Bize yalnızca Daniel Blake’in hikâyesini anlatmıyordur aslında usta yönetmen Loach. Milyarlarca insanın öyküsünü bulursunuz o filmde. Kökeni çok eskiye, palazlanması moderniteye, cinayeti Holokost’a uzanan bürokrasinin neoliberal politikalarla kol kola çektiği halayın elleri nasırlı, topukları çatlak sıradan insanları nasıl çiğneyip geçtiğini görürsünüz. Devletin sırtının yere geldiği, sermayedarların sofrasında sabahladığı bir zamanda, diktatörlerce yönetilen renkli bayraklı bir Afrika ülkesinde değil, modernizmin rahminde, Pax Britannica’nın doğup palazlandığı ultra mega süper gelişmiş Britanya’da gerçekleşir tam da bu olaylar. Karşınızda kanıyla, canıyla, teriyle, emeğiyle bir insan durmaktadır. Loach’ın filminde kalp krizi geçirmiş ancak çalışması sağlığı açısından doğru olmayan Daniel Blake’dir o. Sistemin mahir dişlileri tarafından yakalanmış ve geri dönüşüm kutusuna gönderilme kararı alınmıştır. O arızalı bir parçadır artık. Kopartılıp atılmalıdır. Nasıl geçineceği, nasıl yaşayacağı sürekli kasaya kazandıran bu mükemmel (!) sistemin sorunu değildir. Zamyatin’in ünlü distopyasındaki gibi bir sayıdır sadece kayıtlarda.
Gergedan vurmak serbest
Bugünün dünyası, milyoner babası profesyonel futbol takımı satın aldığı için doğuştan forvet sayılan, az koşup çok dinlenen yüz yirmi kiloluk tosuncuğun dünyasıdır artık. Ya da yıllar önce ölmüş eski bir şarkıcının saç teline on dört bin dolar ödenen açık hava tımarhanesi. Michael Sandel “Paranın Satın Alamayacağı Şeyler” kitabında bu cinnet halinin ne boyutlara varabileceğini gözler önüne seriyor, en can alıcı örnekleriyle. Parayı bastıranın “Car Pool” sistemi sayesinde sıkışık trafikte kendilerine ayrılan şeritten ilerlemesini sağlayan ultra elitist uygulamayı da bulabiliyorsunuz satır aralarında, cüzi bir miktar para(!) karşılığı sizin adınıza kırdığınız insanlardan özür dileyen konunun uzmanı şirket yetkilisini de. Senelik bin beş yüz dolar karşılığı doktorunuzun cep telefonu numarasını almanızı sağlayan”özel sağlık danışmanlığı hattı”yla da, yüz elli bin dolar ödeyip nesli tükenmekte olan Afrika gergedanı öldürme hakkıyla da karşılaşabiliyorsunuz.

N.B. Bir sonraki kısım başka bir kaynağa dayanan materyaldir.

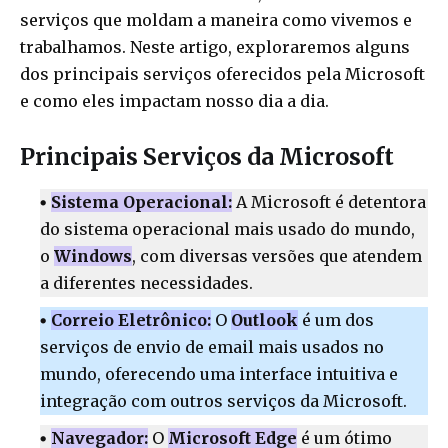
serviços que moldam a maneira como vivemos e
trabalhamos. Neste artigo, exploraremos alguns
dos principais serviços oferecidos pela Microsoft
e como eles impactam nosso dia a dia.
Principais Serviços da Microsoft
Sistema Operacional:
A Microsoft é detentora
do sistema operacional mais usado do mundo,
o
Windows
, com diversas versões que atendem
a diferentes necessidades.
Correio Eletrônico:
O
Outlook
é um dos
serviços de envio de email mais usados no
mundo, oferecendo uma interface intuitiva e
integração com outros serviços da Microsoft.
Navegador:
O
Microsoft Edge
é um ótimo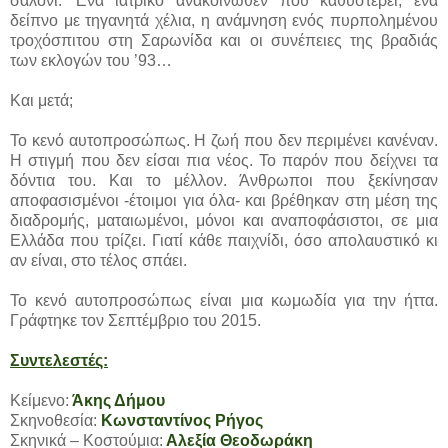
σαλόνι. Ένα ιατρικό ανακοινωθέν που καθυστερεί, ένα
δείπνο με τηγανητά χέλια, η ανάμνηση ενός πυρπολημένου
τροχόσπιτου στη Σαρωνίδα και οι συνέπειες της βραδιάς
των εκλογών του ’93…
Και μετά;
Το κενό αυτοπροσώπως. Η ζωή που δεν περιμένει κανέναν.
Η στιγμή που δεν είσαι πια νέος. Το παρόν που δείχνει τα
δόντια του. Και το μέλλον. Άνθρωποι που ξεκίνησαν
αποφασισμένοι -έτοιμοι για όλα- και βρέθηκαν στη μέση της
διαδρομής, ματαιωμένοι, μόνοι και αναποφάσιστοι, σε μια
Ελλάδα που τρίζει. Γιατί κάθε παιχνίδι, όσο απολαυστικό κι
αν είναι, στο τέλος σπάει.
Το κενό αυτοπροσώπως είναι μια κωμωδία για την ήττα.
Γράφτηκε τον Σεπτέμβριο του 2015.
Συντελεστές:
Κείμενο:
Άκης Δήμου
Σκηνοθεσία:
Κωνσταντίνος Ρήγος
Σκηνικά – Κοστούμια:
Αλεξία Θεοδωράκη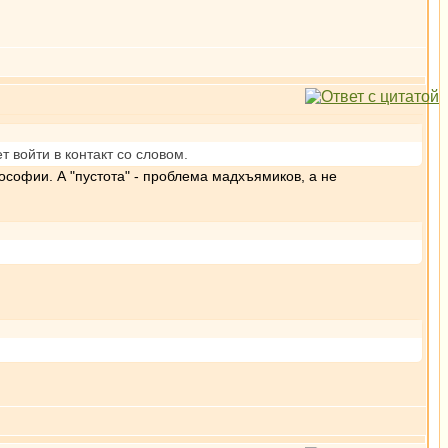
т войти в контакт со словом.
ософии. А "пустота" - проблема мадхъямиков, а не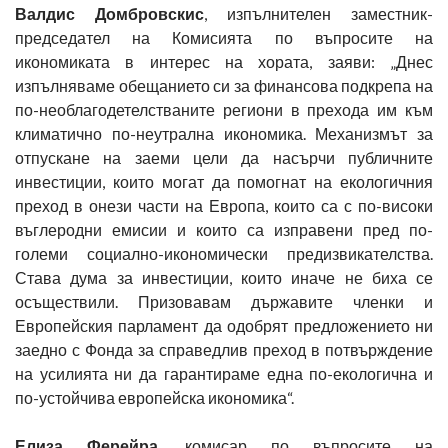
Валдис Домбровскис
, изпълнителен заместник-
председател на Комисията по въпросите на
икономиката в интерес на хората, заяви: „Днес
изпълняваме обещанието си за финансова подкрепа на
по-необлагодетелстваните региони в прехода им към
климатично по-неутрална икономика. Механизмът за
отпускане на заеми цели да насърчи публичните
инвестиции, които могат да помогнат на екологичния
преход в онези части на Европа, които са с по-високи
въглеродни емисии и които са изправени пред по-
големи социално-икономически предизвикателства.
Става дума за инвестиции, които иначе не биха се
осъществили. Призовавам държавите членки и
Европейския парламент да одобрят предложението ни
заедно с Фонда за справедлив преход в потвърждение
на усилията ни да гарантираме една по-екологична и
по-устойчива европейска икономика“.
Елиза Ферейра
, комисар по въпросите на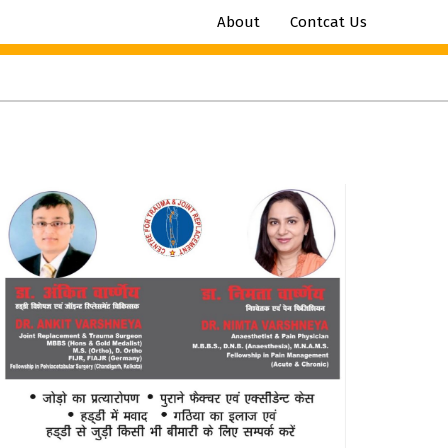
About
Contcat Us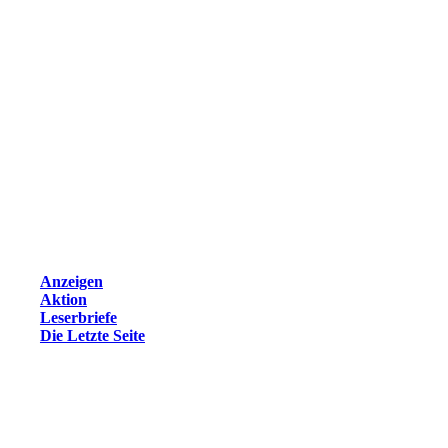
Anzeigen
Aktion
Leserbriefe
Die Letzte Seite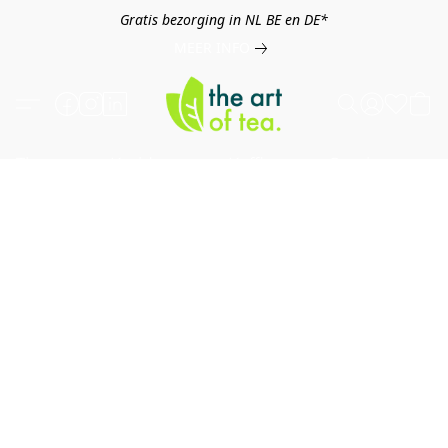
Gratis bezorging in NL BE en DE*
MEER INFO
Thee
Kruiden
Koffie
Overig
B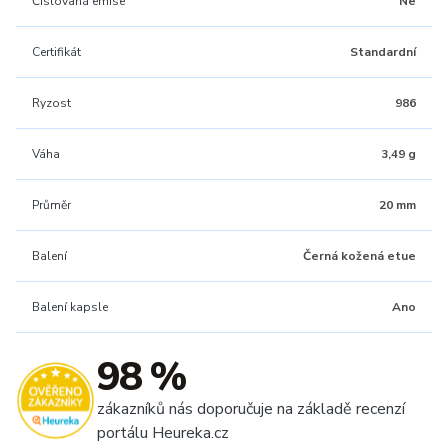
Číslovaná emise
Ne
Certifikát
Standardní
Ryzost
986
Váha
3,49 g
Průměr
20 mm
Balení
Černá kožená etue
Balení kapsle
Ano
98 %
zákazníků nás doporučuje na základě recenzí
portálu Heureka.cz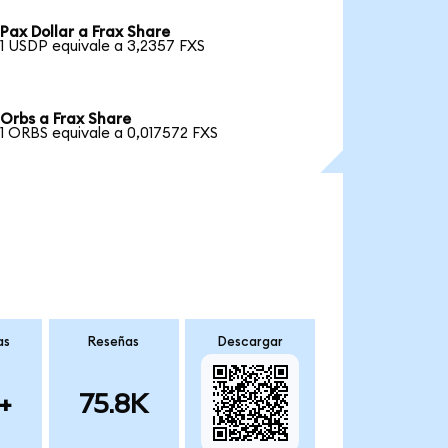
Pax Dollar a Frax Share
1 USDP equivale a 3,2357 FXS
Orbs a Frax Share
1 ORBS equivale a 0,017572 FXS
as
Reseñas
Descargar
+
75.8K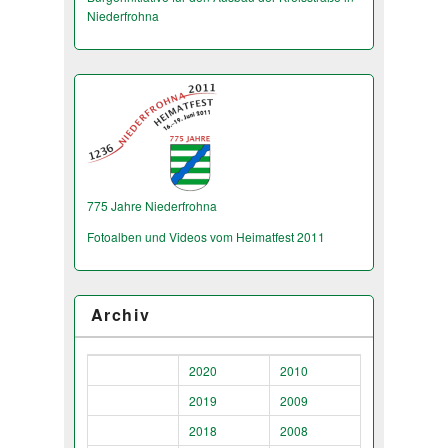
Niederfrohna
775 Jahre Niederfrohna
Fotoalben und Videos vom Heimatfest 2011
Archiv
2020
2010
2019
2009
2018
2008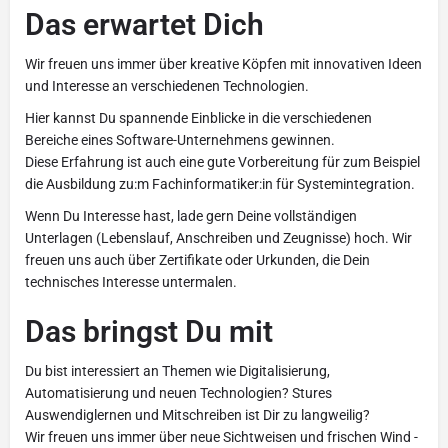
Das erwartet Dich
Wir freuen uns immer über kreative Köpfen mit innovativen Ideen
und Interesse an verschiedenen Technologien.
Hier kannst Du spannende Einblicke in die verschiedenen
Bereiche eines Software-Unternehmens gewinnen.
Diese Erfahrung ist auch eine gute Vorbereitung für zum Beispiel
die Ausbildung zu:m Fachinformatiker:in für Systemintegration.
Wenn Du Interesse hast, lade gern Deine vollständigen
Unterlagen (Lebenslauf, Anschreiben und Zeugnisse) hoch. Wir
freuen uns auch über Zertifikate oder Urkunden, die Dein
technisches Interesse untermalen.
Das bringst Du mit
Du bist interessiert an Themen wie Digitalisierung,
Automatisierung und neuen Technologien? Stures
Auswendiglernen und Mitschreiben ist Dir zu langweilig?
Wir freuen uns immer über neue Sichtweisen und frischen Wind -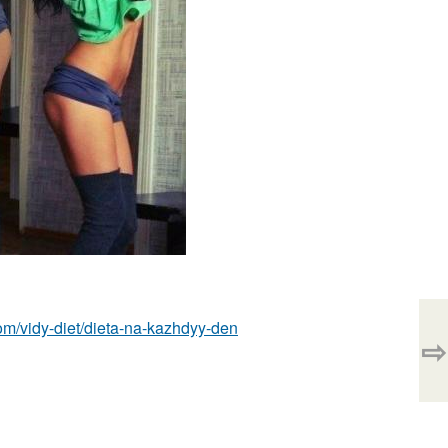
.com/vidy-diet/dieta-na-kazhdyy-den
⇨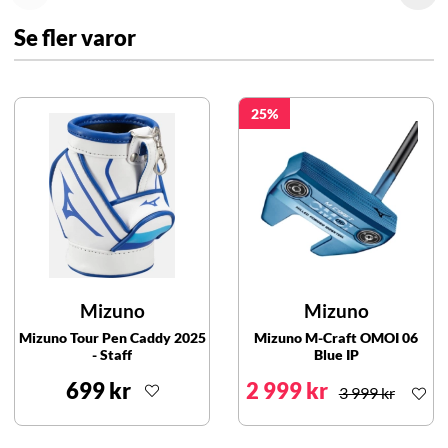
Se fler varor
25
Mizuno
Mizuno
Mizuno Tour Pen Caddy 2025
Mizuno M-Craft OMOI 06
- Staff
Blue IP
699 kr
2 999 kr
3 999 kr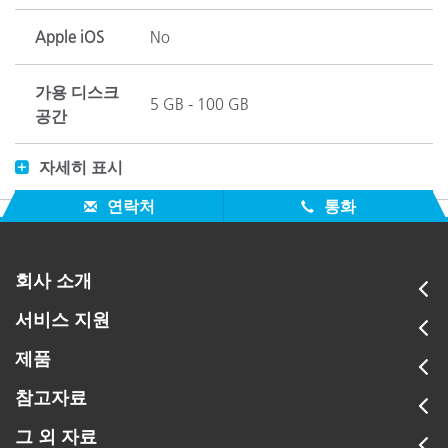
Apple iOS
No
가용 디스크
5 GB - 100 GB
공간
자세히 표시
FMC2, CIE DL*, Da*, Db*, DC*, DH*, DE*, 
색차
DE2000(l:c:h), DReflectance, DXYZ, DYxy, 
연락처
통화
색상 공간
CIE L*a*b*, CIE L*C*h*, Hunter Lab, CIE (
회사 소개
호환되는
서비스 지원
Android 장
None
비
제품
참고자료
호환되는
None
iOS 장비
그 외 자료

Kapitalya’nın, kutsal neoliberal suyuyla yıkanmış bu bereketli topraklarında Daniel Blake ve onun yardım etmeye çalıştığı iki çocuk annesi Katie’nin dramı, izlediğinizde sizi de rahatsız edebilir. Olsun ama. Büyük çapta geçici bir etkidir bu. Birkaç reklam izlemekle geçecektir elbet.
Huzursuzlar ve görmek isteyenler için işaretler çok da gizemli değildir aslında. Sadece önümüze saçılmış kırıntılarla nimetlenmekten kafamızı kaldırıp bakmak gerekiyordur, sorunun taa gözlerinin içine doğru.